_ACCIONES REQUERIDAS_
- 1) Traduce al inglés esta oración del texto sobre relojes de incienso: "En el cuerpo del dragón hay un canal para poner varillas de incienso calibradas para arder durante períodos de tiempo específicos."
- 2) Según el texto sobre relojes de incienso, ¿desde cuándo se usaron estos relojes en el Lejano Oriente, de acuerdo con el historiador Andrew B. Liu?
- 3) Enumera todos los objetos que, según el texto sobre relojes de incienso, sirven para medir el tiempo mediante la combustión.

+++ TEXTO EXTRAÍDO +++

Las velas o lámparas de aceite, con las marcas apropiadas, pueden dar la hora al arder.

Pero eso no es tan fascinante como otras formas de medir el tiempo basadas en la combustión, como los relojes de incienso que, según el historiador Andrew B. Liu, se usaron desde al menos el siglo VI en el Lejano Oriente.

He aquí uno como los de la China medieval.

En el cuerpo del dragón hay un canal para poner varillas de incienso calibradas para arder durante períodos de tiempo específicos. 

 

A medida que el incienso se consume, el calor rompe los hilos de los que penden pequeñas bolas de metal bajo el vientre del dragón, y estas caen sobre un plato de metal.

El tintineo sirve de alerta.

Otros de estos relojes sensoriales permitían oler el tiempo.

Eran laberintos de incienso, cuyas brasas ardían lentamente en el interior.

+++ CONTENIDO DEL CONJUNTO +++

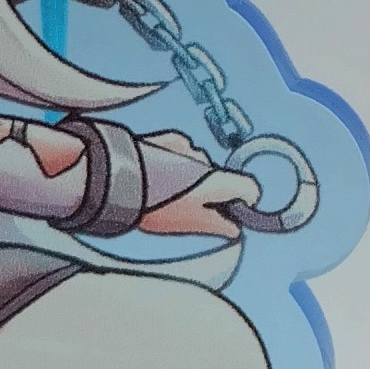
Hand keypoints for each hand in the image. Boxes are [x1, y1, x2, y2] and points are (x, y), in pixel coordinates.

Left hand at [136, 130, 259, 240]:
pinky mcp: (167, 140)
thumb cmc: (159, 205)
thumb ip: (216, 225)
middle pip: (220, 178)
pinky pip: (180, 151)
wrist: (120, 180)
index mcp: (218, 183)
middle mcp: (208, 162)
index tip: (230, 214)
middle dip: (210, 191)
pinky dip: (175, 160)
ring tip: (166, 191)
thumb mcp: (189, 222)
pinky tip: (157, 173)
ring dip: (190, 175)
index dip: (244, 202)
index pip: (249, 188)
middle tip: (187, 207)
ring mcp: (187, 148)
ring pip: (199, 164)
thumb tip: (233, 228)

+++

_RESPUESTAS A CONTINUACIÓN_
- 1) In the dragon's body there is a channel for placing incense sticks calibrated to burn for specific periods of time.

- 2) Desde al menos el siglo VI.

- 3)
- Velas
- Lámparas de aceite
- Relojes de incienso
- Laberintos de incienso